**Directions for this task**
In the listing below, find the line with "M 2396,983 L" and the line with "M 1143,4 C 1204,48". Repeat those two lines and all lines between them exactly.

**Given records**
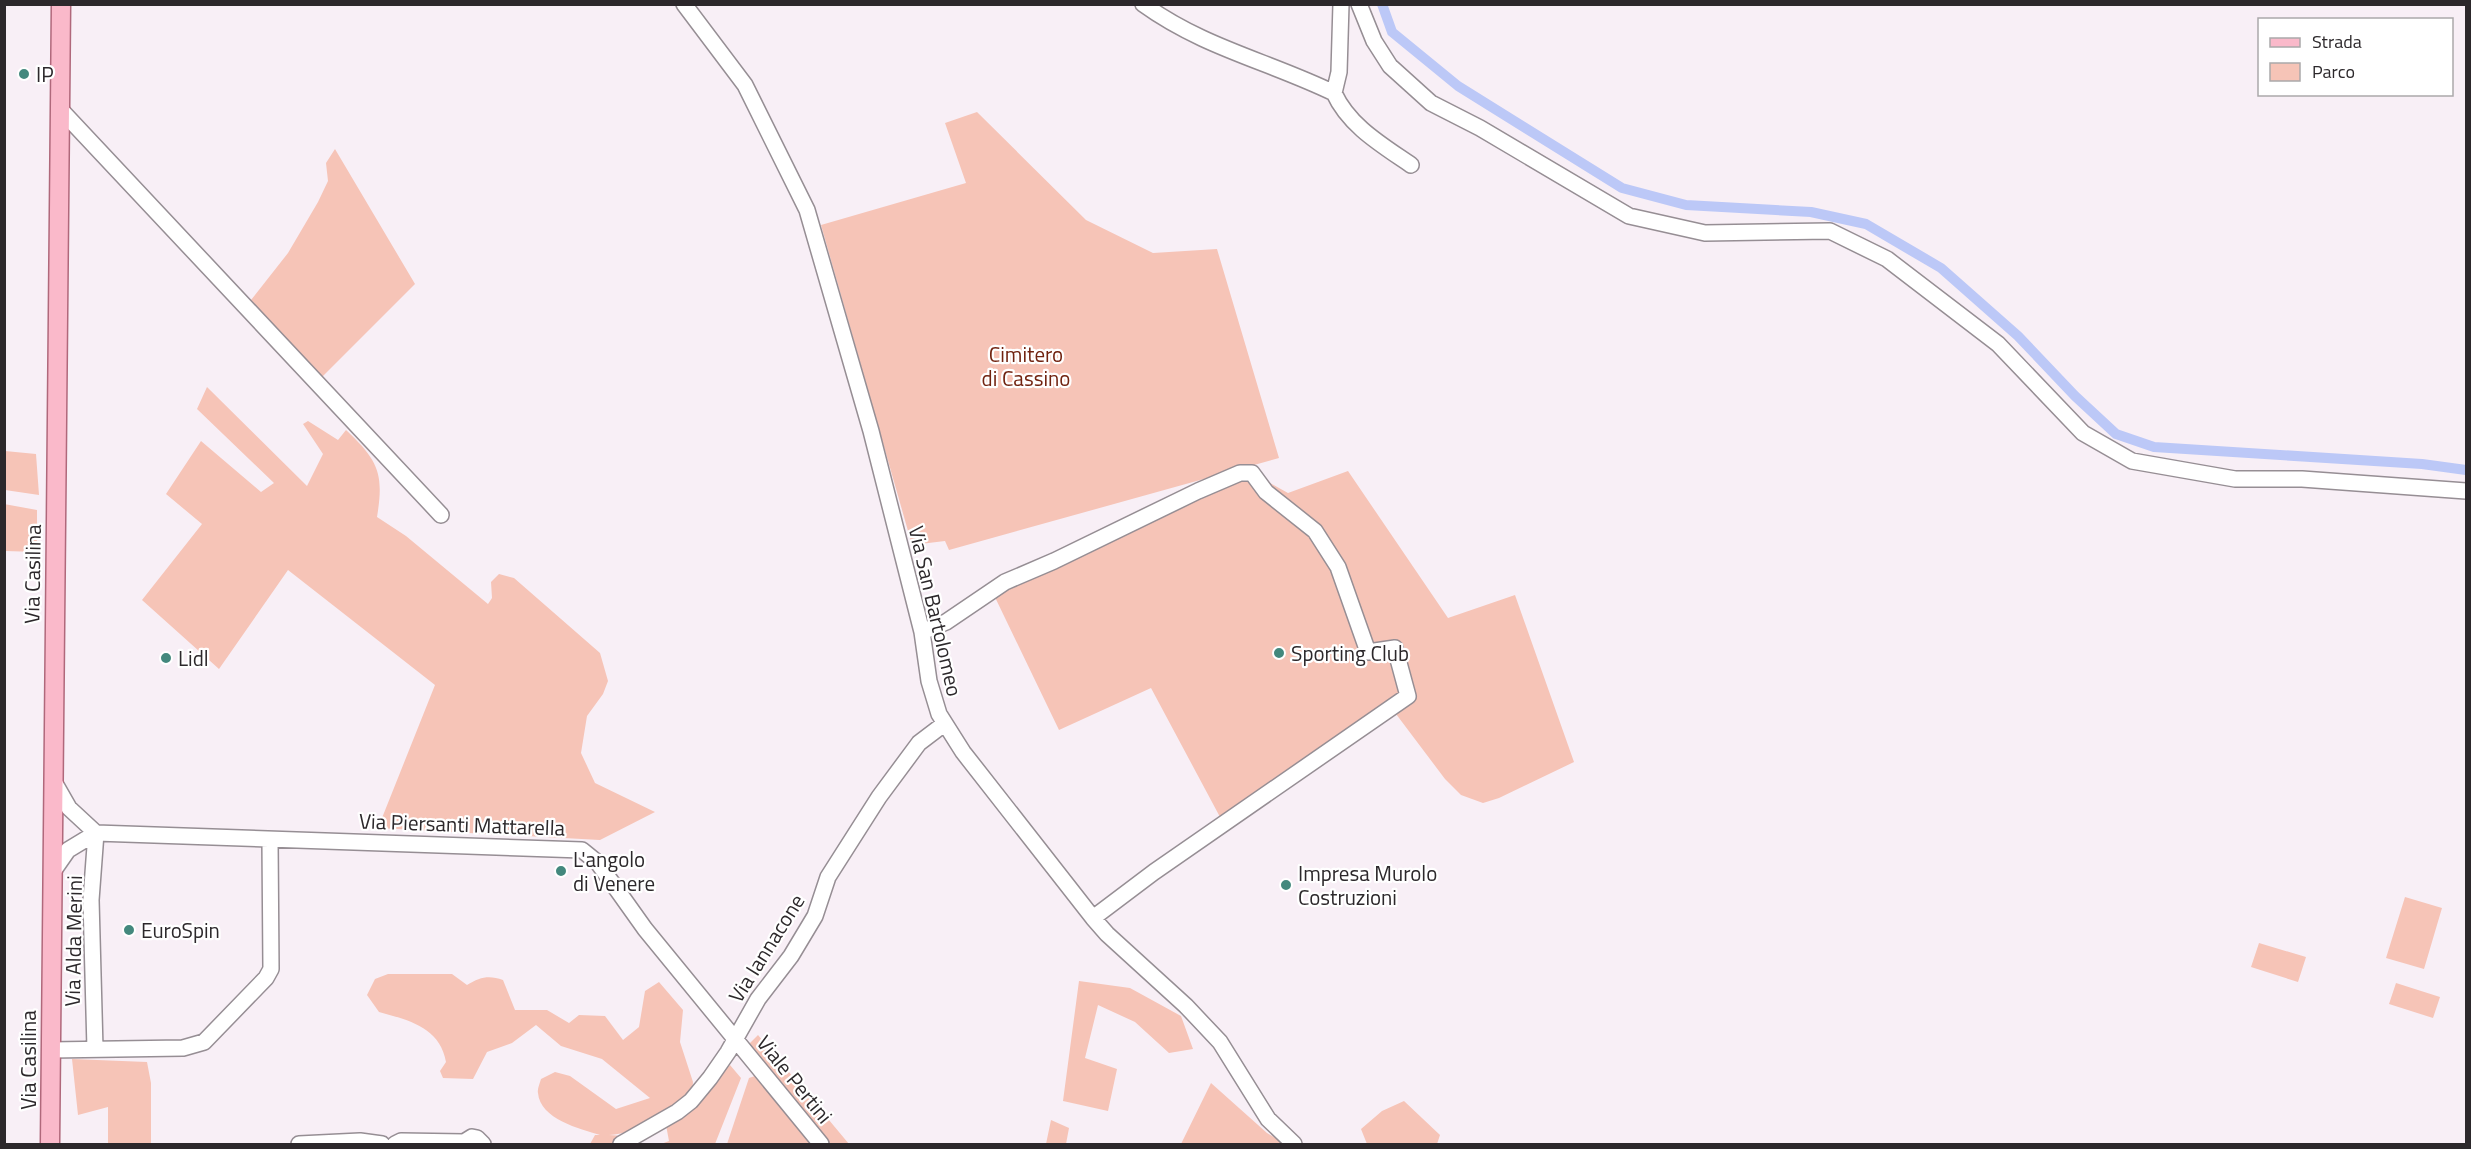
<svg xmlns="http://www.w3.org/2000/svg" width="2471" height="1149" font-family="'Titillium Web',sans-serif">
	<style>
		.green { fill: #f6c4b7 }
		.lines { fill: none; stroke-linecap: round; stroke-linejoin: round }
		.canal { stroke: #bcc8f7; stroke-width: 10 }
		.minor-casing { stroke: #968e94; stroke-width: 18 }
		.major-casing { stroke: #b0687b; stroke-width: 21 }
		.minor { stroke: #fff; stroke-width: 15 }
		.major { stroke: #fab9ca; stroke-width: 18 }
		.poi-dot { fill: #43887d; stroke: #fff; stroke-width: 2 }
		.labels { text-anchor: middle; dominant-baseline: central; stroke-width: 4.5; stroke-linejoin: round; paint-order: stroke }
		.poi-label { font-size: 21px; fill: #2c282b; stroke: #fff; text-anchor: start }
		.park-label { font-size: 21px; fill: #712310; stroke: #fff }
		.street-label { font-size: 21px; fill: #2c282b; stroke: #fff }
	</style>
	<rect width="100%" height="100%" fill="#f8eff6"/>
	<path class="green" d="M 977,112 L 1086,220 L 1153,253 L 1217,249 L 1279,458 L 949,550 L 945,541 L 912,545 L 821,225 L 966,183 L 945,123 Z
		M 335,149 L 415,284 L 322,377 L 251,300 L 288,253 L 318,202 L 328,181 L 326,163 Z
		M 207,387 L 307,486 L 323,454 L 303,424 L 308,421 L 338,440 L 346,430 C 379,461 384,474 377,517 L 406,536 L 488,604 L 492,598 L 491,582 L 499,574 L 514,578 L 600,653 L 608,681 L 603,694 L 587,716 L 581,753 L 595,783 L 655,812 L 600,840 L 378,828 L 435,685 L 288,570 L 219,669 L 142,600 L 202,524 L 166,494 L 201,441 L 261,492 L 274,483 L 197,409 Z
		M 5,451 L 36,454 L 39,495 L 5,490 Z
		M 1348,471 L 1448,618 L 1515,595 L 1574,762 L 1499,798 L 1483,803 L 1461,795 L 1445,779 L 1396,714 L 1280,792 L 1220,817 L 1151,688 L 1059,730 L 992,591 L 1252,473 L 1288,493 Z
		M 4,504 L 37,510 L 37,552 L 5,551 Z
		M 2405,897 L 2442,908 L 2424,969 L 2386,958 Z
		M 2259,943 L 2306,957 L 2298,982 L 2251,967 Z
		M 388,974 L 452,974 L 467,985 C 480,977 489,975 503,980 L 515,1010 L 547,1010 L 569,1023 L 579,1015 L 605,1016 L 623,1040 L 639,1027 L 645,991 L 659,982 L 683,1010 L 680,1042 L 693,1082 L 692,1093 C 668,1112 640,1133 609,1135 L 624,1136 L 618,1144 L 590,1144 L 595,1135 L 600,1135 C 580,1129 540,1119 538,1093 C 537,1089 540,1083 541,1079 L 555,1072 L 570,1076 L 616,1109 L 650,1098 L 602,1059 L 561,1046 L 536,1025 L 512,1043 L 487,1052 L 473,1079 L 443,1078 L 440,1071 L 446,1062 C 440,1027 408,1020 379,1012 L 367,995 L 375,979 Z
		M 1079,981 L 1130,988 L 1181,1016 L 1193,1049 L 1169,1053 L 1135,1022 L 1098,1005 L 1085,1058 L 1117,1069 L 1108,1111 L 1063,1101 Z
		M 2396,983 L 2440,997 L 2433,1018 L 2389,1004 Z
		M 758,1035 L 849,1144 L 828,1144 L 746,1047 Z
		M 72,1059 L 147,1062 L 151,1083 L 151,1144 L 108,1144 L 108,1107 L 78,1115 Z
		M 730,1065 L 741,1078 L 715,1144 L 661,1144 L 669,1141 L 666,1125 Z
		M 755,1076 L 812,1144 L 727,1144 L 749,1078 Z
		M 1211,1083 L 1267,1133 L 1285,1144 L 1181,1144 Z
		M 1404,1101 L 1440,1135 L 1437,1144 L 1367,1144 L 1361,1129 L 1382,1111 Z
		M 1051,1120 L 1069,1128 L 1066,1144 L 1046,1144 Z"/>
	<g class="lines">
		<path class="canal" d="M 1382,4 L 1392,32 L 1458,86 L 1622,188 L 1686,205 L 1811,212 L 1866,224 L 1941,268 L 2018,336 L 2075,396 L 2116,434 L 2154,447 L 2422,464 L 2466,470"/>
		<g class="minor-casing">
			<path id="minor" d="M 684,4 L 745,85 L 807,210 L 871,431 L 922,632 L 929,681 L 939,714 L 963,752 L 1093,918 L 1107,934 L 1186,1006 L 1220,1042 L 1268,1119 L 1294,1144
				M 1143,4 C 1204,48 1268,61 1334,93 L 1339,72 L 1341,4
				M 1359,4 L 1374,41 L 1390,66 L 1431,103 L 1480,128 L 1629,216 L 1705,233 L 1830,231 L 1887,259 L 1998,344 L 2083,433 L 2132,461 L 2235,479 L 2302,479 L 2466,491
				M 1334,93 C 1349,126 1382,145 1411,165
				M 59,108 L 441,515
				M 922,632 L 946,622 L 1005,582 L 1054,561 L 1198,491 L 1240,473 L 1252,473 L 1266,492 L 1315,531 L 1338,567 L 1368,652 L 1395,648 L 1408,696 L 1154,872 L 1093,918
				M 53,780 L 69,808 L 96,833
				M 52,873 L 68,850 L 96,833 L 582,850 L 598,863 L 645,929 L 821,1144
				M 95,1049 L 91,900 L 96,833
				M 51,1050 L 183,1048 L 204,1042 L 266,978 L 271,969 L 270,841
				M 299,1144 L 360,1141 L 382,1144
				M 395,1144 L 401,1141 L 464,1142 L 472,1137 L 477,1138 L 483,1144
				M 621,1144 L 677,1112 L 691,1101 L 710,1078 L 728,1052 L 758,999 L 791,956 L 815,916 L 828,877 L 879,797 L 919,743 L 944,724"/>
		</g>
		<g class="major-casing">
			<path id="major" d="M 50,1144 L 61,4"/>
		</g>
		<use href="#minor" class="minor"/>
		<use href="#major" class="major"/>
	</g>
	<g class="poi-dot">
		<circle cx="24" cy="74" r="6"/>
		<circle cx="1279" cy="653" r="6"/>
		<circle cx="166" cy="658" r="6"/>
		<circle cx="561" cy="871" r="6"/>
		<circle cx="1286" cy="885" r="6"/>
		<circle cx="129" cy="930" r="6"/>
	</g>
	<g class="labels">
		<g class="poi-label">
			<text x="36" y="74">IP</text>
			<text x="1291" y="653">Sporting Club</text>
			<text x="178" y="658">Lidl</text>
			<text x="573" y="859">L'angolo<tspan x="573" dy="24">di Venere</tspan></text>
			<text x="1298" y="873">Impresa Murolo<tspan x="1298" dy="24">Costruzioni</tspan></text>
			<text x="141" y="930">EuroSpin</text>
		</g>
		<g class="park-label">
			<text x="1026" y="354">Cimitero<tspan x="1026" dy="24">di Cassino</tspan></text>
		</g>
		<g class="street-label">
			<text transform="translate(32 574) rotate(-89)">Via Casilina</text>
			<text transform="translate(936 611) rotate(77)">Via San Bartolomeo</text>
			<text transform="translate(462 824) rotate(2)">Via Piersanti Mattarella</text>
			<text transform="translate(73 941) rotate(-89)">Via Alda Merini</text>
			<text transform="translate(766 948) rotate(-58)">Via Iannacone</text>
			<text transform="translate(28 1060) rotate(-90)">Via Casilina</text>
			<text transform="translate(795 1079) rotate(51)">Viale Pertini</text>
		</g>
	</g>
	<rect width="2471" height="1149" fill="none" stroke="#2c282b" stroke-width="12"/>
	<rect x="2258" y="18" width="195" height="78" fill="#ffffff" stroke="#aba9aa" stroke-width="1.5"/>
	<rect x="2270" y="38" width="30" height="9" fill="#fab9ca" stroke="#aba9aa" stroke-width="1.5"/>
	<text x="2312" y="48" font-size="18" fill="#2c282b">Strada</text>
	<rect x="2270" y="63" width="30" height="18" fill="#f6c4b7" stroke="#aba9aa" stroke-width="1.5"/>
	<text x="2312" y="78" font-size="18" fill="#2c282b">Parco</text>
</svg>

**Result of the exercise**
		M 2396,983 L 2440,997 L 2433,1018 L 2389,1004 Z
		M 758,1035 L 849,1144 L 828,1144 L 746,1047 Z
		M 72,1059 L 147,1062 L 151,1083 L 151,1144 L 108,1144 L 108,1107 L 78,1115 Z
		M 730,1065 L 741,1078 L 715,1144 L 661,1144 L 669,1141 L 666,1125 Z
		M 755,1076 L 812,1144 L 727,1144 L 749,1078 Z
		M 1211,1083 L 1267,1133 L 1285,1144 L 1181,1144 Z
		M 1404,1101 L 1440,1135 L 1437,1144 L 1367,1144 L 1361,1129 L 1382,1111 Z
		M 1051,1120 L 1069,1128 L 1066,1144 L 1046,1144 Z"/>
	<g class="lines">
		<path class="canal" d="M 1382,4 L 1392,32 L 1458,86 L 1622,188 L 1686,205 L 1811,212 L 1866,224 L 1941,268 L 2018,336 L 2075,396 L 2116,434 L 2154,447 L 2422,464 L 2466,470"/>
		<g class="minor-casing">
			<path id="minor" d="M 684,4 L 745,85 L 807,210 L 871,431 L 922,632 L 929,681 L 939,714 L 963,752 L 1093,918 L 1107,934 L 1186,1006 L 1220,1042 L 1268,1119 L 1294,1144
				M 1143,4 C 1204,48 1268,61 1334,93 L 1339,72 L 1341,4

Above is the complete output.